In order to gauge which way a stock is trending, you must compare a stock’s share price to its moving average. Uptrending stocks trade above their moving averages, while downtrending stocks trade below.
When a stock is experiencing a downtrend, it makes consecutive lower lows as well as lower highs, making its price decline. Each successive relative low is below the preceding day’s low, and each successive relative high is below the preceding day’s high. A downtrend continues until the series of lower highs and lower lows is changed. This indicates a buy signal, and is an indication that a downtrend will end soon.

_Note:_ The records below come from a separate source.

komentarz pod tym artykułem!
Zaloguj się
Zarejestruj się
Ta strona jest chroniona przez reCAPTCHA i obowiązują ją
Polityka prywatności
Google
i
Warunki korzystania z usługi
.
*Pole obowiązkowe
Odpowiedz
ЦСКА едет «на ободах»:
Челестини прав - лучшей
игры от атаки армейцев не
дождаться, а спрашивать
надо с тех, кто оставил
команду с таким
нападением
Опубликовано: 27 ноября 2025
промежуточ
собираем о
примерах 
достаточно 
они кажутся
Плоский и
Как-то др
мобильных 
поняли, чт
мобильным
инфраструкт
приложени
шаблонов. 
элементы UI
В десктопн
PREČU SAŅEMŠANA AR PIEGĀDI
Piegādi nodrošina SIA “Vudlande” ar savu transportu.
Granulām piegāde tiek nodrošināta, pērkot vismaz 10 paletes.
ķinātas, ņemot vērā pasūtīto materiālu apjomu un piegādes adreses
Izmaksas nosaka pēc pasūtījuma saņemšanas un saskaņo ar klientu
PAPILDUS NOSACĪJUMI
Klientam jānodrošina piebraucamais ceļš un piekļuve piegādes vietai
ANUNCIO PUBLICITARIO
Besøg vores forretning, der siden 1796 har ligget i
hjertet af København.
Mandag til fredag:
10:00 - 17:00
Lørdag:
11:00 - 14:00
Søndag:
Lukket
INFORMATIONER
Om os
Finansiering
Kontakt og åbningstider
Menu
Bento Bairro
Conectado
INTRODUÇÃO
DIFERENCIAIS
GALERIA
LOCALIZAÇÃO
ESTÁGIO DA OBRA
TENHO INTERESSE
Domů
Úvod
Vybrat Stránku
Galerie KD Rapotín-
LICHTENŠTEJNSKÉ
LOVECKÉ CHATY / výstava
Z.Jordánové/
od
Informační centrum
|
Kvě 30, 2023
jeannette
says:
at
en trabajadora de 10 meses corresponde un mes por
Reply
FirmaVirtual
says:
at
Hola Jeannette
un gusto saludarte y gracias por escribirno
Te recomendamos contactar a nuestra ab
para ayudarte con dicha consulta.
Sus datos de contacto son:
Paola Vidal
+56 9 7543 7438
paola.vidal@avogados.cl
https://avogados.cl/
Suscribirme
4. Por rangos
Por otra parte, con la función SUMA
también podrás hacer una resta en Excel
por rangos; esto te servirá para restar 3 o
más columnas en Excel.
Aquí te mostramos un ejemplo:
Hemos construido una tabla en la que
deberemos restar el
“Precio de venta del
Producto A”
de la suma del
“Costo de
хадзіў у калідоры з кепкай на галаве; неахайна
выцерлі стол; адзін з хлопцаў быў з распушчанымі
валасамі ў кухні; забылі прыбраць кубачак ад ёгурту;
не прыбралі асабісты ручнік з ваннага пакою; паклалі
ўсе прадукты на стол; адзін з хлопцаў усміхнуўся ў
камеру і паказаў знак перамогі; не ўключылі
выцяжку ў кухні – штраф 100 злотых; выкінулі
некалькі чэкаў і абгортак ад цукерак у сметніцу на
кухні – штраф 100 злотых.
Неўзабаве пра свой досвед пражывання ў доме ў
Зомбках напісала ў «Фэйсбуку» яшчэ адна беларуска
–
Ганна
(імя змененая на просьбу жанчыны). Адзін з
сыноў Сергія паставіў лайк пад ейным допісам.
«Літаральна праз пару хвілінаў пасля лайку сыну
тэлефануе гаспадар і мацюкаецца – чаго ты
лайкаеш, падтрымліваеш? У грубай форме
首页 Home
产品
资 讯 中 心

It is important to consider the moving averages of a downtrending security. We see here that Gartner Inc. (NYSE:IT) is -0.88% away from the 20-Day Simple Moving Average. Their 50-Day Simple Moving Average is a difference of -4.09% from current levels. Further back, their 200-Day Simple Moving Average is -2.21% difference from today’s price. Currently, the stock is -11.48% from its 50-Day High and 1.17% from the 50-day low.
RSI and Recommendations
Gartner Inc.’s RSI is 37.59. Based on the stock’s volatility for the week, which is a statistical measure of the dispersion of returns for a given stock and represents average daily high/low percentage range of 1.26% and month of 1.33%. Wall Street analysts have a consensus 2.40 recommendation on the stock.
Gartner Inc. (NYSE:IT)’s performance this year to date is -1.39%. The stock has performed -0.17% over the last seven days, -2.52% over the last thirty, and -5.93% over the last three months. Over the last six months, Gartner Inc.’s stock has been 0.10% and 6.90% for the year.
Disclaimer: The views, opinions, and information expressed in this article are those of the authors and do not necessarily reflect the official policy or position of any company stakeholders, financial professionals, or analysts. Examples of analysis performed within this article are only examples. They should not be utilized to make stock portfolio or financial decisions as they are based only on limited and open source information. Assumptions made within the analysis are not reflective of the position of any analysts or financial professionals.